Given that Mercedes are clearly not (Monaco qualy aside) destroying the field even in qualification, let alone seemingly overtaking more easily than the rest of the field in the DRS zones: do you think that many, if any of the teams are exploring this area of advantage any more?
Even the smallest teams can have great technical innovation. Just because it doesn’t put them always at the front doesn’t mean it doesn’t make a difference and isn’t worth copying, it just might be that the rest of the car is a bit weak in some respects.
Yes, but is it now clear that the development costs for a team to add it to a car retrospectively and probably less effectively than Mercedes, do not justify themselves for the maybe limited performance gains. Are not there more performance/cost avenues to go down for other teams. Will they now bother to persue the Double DRS?

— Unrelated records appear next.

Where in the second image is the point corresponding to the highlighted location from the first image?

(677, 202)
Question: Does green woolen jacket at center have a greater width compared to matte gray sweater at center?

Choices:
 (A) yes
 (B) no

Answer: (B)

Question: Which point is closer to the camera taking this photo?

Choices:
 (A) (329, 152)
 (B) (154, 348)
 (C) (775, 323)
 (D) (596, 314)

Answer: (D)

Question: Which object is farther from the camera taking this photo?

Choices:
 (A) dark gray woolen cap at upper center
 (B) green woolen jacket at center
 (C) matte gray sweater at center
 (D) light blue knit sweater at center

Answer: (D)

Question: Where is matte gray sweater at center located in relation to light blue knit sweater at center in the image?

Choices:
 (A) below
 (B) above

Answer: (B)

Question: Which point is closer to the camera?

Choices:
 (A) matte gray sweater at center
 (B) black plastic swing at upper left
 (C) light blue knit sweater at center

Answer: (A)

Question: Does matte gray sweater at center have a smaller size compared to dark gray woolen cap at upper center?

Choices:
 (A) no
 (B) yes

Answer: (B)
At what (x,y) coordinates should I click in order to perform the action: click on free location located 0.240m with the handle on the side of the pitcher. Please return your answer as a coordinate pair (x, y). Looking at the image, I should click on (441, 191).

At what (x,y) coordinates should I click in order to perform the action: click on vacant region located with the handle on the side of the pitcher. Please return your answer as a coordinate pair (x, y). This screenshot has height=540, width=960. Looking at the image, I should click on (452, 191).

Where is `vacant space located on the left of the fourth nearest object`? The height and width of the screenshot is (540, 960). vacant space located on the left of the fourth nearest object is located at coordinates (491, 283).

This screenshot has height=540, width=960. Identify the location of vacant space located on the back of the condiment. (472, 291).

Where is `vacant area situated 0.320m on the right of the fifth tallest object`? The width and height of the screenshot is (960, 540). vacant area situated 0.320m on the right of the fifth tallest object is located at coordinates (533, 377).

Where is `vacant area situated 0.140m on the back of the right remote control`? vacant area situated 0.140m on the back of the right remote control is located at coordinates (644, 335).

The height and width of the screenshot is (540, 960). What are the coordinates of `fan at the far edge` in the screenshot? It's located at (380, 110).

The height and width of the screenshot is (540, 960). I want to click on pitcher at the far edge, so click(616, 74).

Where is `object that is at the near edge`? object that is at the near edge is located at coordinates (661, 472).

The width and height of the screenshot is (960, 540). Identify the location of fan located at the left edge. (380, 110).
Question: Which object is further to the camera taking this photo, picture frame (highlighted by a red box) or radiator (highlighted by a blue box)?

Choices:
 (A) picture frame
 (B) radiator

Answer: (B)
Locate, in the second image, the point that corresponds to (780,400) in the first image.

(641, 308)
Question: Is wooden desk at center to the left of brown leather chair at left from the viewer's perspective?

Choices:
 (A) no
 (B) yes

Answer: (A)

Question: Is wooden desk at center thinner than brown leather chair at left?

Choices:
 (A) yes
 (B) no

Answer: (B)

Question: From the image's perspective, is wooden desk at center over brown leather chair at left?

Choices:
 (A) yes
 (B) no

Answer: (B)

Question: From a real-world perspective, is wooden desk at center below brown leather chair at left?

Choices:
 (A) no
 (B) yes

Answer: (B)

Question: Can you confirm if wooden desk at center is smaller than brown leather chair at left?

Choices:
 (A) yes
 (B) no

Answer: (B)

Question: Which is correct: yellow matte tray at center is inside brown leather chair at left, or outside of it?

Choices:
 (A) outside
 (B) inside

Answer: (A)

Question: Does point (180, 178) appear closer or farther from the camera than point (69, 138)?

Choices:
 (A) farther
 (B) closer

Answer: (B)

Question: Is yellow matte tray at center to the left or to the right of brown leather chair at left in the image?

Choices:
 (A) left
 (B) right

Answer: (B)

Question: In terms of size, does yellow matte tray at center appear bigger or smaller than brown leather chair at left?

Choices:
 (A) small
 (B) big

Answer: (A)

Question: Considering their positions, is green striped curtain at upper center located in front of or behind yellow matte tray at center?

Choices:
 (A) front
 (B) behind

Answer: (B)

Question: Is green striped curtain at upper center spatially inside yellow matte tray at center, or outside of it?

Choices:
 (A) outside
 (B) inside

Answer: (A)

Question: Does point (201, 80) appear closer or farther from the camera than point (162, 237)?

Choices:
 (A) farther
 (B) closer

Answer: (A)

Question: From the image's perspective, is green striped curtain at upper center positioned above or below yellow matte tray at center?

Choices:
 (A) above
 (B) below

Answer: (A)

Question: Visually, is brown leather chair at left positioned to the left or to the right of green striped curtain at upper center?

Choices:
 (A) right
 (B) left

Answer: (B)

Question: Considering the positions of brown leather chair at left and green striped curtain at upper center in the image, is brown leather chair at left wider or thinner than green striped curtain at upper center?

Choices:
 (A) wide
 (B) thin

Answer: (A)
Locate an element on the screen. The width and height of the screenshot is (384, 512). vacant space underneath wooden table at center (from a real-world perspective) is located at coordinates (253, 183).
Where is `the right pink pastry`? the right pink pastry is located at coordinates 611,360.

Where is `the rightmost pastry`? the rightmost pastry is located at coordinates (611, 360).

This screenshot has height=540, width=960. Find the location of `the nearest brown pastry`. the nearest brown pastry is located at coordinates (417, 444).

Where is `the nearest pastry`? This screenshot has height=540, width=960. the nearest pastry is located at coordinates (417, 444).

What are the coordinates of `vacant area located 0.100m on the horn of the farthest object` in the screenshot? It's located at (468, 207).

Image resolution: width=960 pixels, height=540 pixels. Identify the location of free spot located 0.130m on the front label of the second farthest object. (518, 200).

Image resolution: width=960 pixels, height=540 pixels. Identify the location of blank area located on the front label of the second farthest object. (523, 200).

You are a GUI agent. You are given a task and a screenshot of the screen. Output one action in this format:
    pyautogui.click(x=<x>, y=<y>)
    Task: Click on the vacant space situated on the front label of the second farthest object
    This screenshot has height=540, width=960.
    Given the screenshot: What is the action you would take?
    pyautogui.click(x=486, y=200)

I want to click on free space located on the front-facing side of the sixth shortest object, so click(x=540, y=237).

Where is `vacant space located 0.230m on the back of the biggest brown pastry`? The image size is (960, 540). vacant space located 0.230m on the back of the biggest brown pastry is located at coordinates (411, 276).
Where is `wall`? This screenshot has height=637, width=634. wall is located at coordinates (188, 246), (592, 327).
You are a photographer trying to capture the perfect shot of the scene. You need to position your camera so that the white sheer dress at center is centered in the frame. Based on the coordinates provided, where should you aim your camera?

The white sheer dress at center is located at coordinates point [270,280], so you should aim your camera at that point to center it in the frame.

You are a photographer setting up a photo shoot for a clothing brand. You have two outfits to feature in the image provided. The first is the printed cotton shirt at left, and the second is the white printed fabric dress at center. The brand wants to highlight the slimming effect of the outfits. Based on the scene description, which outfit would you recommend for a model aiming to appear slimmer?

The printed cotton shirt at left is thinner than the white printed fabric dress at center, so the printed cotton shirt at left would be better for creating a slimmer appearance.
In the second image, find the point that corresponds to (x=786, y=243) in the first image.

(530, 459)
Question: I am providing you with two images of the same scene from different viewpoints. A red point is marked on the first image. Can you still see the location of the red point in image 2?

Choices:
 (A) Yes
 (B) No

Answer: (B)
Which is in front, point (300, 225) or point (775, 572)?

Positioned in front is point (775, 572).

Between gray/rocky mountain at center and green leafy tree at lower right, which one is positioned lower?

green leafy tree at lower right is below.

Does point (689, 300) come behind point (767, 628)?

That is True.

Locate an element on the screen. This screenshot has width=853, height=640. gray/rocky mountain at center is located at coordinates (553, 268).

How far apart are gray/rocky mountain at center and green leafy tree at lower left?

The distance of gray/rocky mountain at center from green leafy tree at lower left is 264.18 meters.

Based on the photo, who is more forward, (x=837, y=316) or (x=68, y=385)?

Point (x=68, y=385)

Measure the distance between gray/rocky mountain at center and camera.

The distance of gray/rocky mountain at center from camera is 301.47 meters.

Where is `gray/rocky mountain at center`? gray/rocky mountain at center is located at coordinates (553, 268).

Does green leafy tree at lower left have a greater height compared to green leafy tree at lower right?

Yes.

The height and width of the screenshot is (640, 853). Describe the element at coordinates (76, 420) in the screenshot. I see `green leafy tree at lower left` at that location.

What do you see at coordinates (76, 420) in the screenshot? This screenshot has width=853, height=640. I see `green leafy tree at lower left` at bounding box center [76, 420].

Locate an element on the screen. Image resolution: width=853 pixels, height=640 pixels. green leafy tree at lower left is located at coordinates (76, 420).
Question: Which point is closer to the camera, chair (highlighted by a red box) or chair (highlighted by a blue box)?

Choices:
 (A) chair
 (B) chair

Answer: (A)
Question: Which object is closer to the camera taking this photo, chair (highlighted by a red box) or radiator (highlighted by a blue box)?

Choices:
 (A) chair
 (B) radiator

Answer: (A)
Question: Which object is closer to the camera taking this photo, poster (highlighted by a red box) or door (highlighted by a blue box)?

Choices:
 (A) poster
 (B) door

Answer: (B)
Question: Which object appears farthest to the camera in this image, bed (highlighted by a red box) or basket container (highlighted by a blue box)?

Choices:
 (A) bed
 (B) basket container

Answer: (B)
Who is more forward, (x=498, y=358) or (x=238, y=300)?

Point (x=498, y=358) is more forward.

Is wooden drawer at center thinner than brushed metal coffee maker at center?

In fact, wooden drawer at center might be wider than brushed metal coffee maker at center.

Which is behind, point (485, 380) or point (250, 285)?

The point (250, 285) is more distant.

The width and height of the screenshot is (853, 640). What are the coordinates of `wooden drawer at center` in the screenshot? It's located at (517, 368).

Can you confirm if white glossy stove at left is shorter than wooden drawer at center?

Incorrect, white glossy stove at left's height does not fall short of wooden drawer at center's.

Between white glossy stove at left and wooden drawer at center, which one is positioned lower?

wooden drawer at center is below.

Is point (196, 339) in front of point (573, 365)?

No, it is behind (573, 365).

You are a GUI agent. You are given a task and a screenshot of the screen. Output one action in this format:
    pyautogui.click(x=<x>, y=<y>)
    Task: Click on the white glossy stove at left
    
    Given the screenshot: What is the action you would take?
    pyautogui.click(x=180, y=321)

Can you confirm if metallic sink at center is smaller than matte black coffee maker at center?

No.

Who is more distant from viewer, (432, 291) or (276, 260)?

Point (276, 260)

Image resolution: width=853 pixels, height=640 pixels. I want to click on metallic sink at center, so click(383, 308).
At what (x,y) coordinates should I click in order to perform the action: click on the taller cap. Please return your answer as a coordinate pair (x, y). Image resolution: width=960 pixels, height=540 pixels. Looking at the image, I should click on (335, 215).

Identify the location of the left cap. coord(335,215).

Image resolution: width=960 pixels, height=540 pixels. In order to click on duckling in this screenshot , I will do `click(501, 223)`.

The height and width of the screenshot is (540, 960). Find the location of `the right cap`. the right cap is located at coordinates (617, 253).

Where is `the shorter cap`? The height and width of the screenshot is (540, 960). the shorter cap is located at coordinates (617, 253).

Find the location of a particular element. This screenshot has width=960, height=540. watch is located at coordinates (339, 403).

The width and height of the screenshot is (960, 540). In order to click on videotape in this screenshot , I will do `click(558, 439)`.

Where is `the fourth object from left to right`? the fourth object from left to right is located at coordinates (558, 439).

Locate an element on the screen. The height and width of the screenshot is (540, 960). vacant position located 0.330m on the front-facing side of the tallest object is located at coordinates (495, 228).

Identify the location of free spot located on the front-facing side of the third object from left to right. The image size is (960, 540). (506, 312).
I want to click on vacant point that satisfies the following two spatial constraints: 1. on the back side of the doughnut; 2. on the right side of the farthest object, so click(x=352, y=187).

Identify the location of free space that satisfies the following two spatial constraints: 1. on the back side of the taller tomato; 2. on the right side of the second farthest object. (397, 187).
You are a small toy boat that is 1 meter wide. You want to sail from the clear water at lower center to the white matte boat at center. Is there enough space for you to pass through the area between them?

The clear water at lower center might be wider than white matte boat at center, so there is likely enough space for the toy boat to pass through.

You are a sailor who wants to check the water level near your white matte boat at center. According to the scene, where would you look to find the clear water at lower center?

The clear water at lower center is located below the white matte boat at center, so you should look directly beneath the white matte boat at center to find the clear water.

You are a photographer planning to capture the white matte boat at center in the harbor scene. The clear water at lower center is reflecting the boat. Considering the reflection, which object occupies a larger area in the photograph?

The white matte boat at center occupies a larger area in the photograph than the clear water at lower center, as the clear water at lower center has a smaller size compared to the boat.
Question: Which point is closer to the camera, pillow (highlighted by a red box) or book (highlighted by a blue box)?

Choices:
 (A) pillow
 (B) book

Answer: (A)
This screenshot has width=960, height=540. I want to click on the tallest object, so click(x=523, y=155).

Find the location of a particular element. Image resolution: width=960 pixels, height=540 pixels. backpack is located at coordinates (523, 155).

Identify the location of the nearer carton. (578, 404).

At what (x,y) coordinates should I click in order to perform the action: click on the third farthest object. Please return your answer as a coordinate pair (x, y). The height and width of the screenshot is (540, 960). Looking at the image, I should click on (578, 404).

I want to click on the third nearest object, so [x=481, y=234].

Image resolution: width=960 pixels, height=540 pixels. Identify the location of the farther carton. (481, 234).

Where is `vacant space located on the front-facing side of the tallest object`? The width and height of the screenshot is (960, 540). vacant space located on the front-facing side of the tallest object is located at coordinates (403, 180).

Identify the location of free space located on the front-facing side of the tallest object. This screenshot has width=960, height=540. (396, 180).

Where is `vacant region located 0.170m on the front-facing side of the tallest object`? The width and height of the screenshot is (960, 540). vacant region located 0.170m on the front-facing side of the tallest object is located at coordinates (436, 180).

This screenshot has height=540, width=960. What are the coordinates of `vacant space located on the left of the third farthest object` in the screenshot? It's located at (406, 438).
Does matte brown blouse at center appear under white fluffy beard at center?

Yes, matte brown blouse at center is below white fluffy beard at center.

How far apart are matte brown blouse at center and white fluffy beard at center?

I don’t think they will bother spending time on it.
Clearly it isn’t the holy grail of performance, and with the tyres being so important, I think they are spending their money on chassis and suspension modifications that will make the tyres last longer, while still maintaining speed, and of cause the key area, aerodynamics.
I think teams like McLaren and Ferrari will have it on their cars for next year though, when they have better time and resources to incorporate it in the car properly. I doubt Red Bull will be pursuing it though.
I don’t think Newey will sacrifice the perfectly packaged rear end for such a system unless it packs a serious performance gain.
And it seems pretty clear that standard DRS is overly adequate in the races themselves anyways. Any car that gets into the DRS zone seems to breeze by on most tracks. It largely only of any real use in qualy. It would be very interesting to see how Mercedes would be placed in qualifying with their system removed.
I’d be surprised if many of them investigated it further from Melbourne.
There was a great quote from Franz Tost in 2010 in regard to the much vaunted F-Duct something along the lines of “If I had $5 and I was hungry I’d buy a sandwich, not 5 grams of caviar” – effectively “we’ll develop what will get the most bang-for-buck”
The thing is there is very little gain from it. It’s 3, maybe 4 tenths at most over a qualifying lap, with DRS open just about every straight. In the race it’s not even there unless your DRS is open, which is considerably less than how much it’s open in qualifying.
Couple that with the amount of time you need to fine tune the system, it’s a very, very bad investment.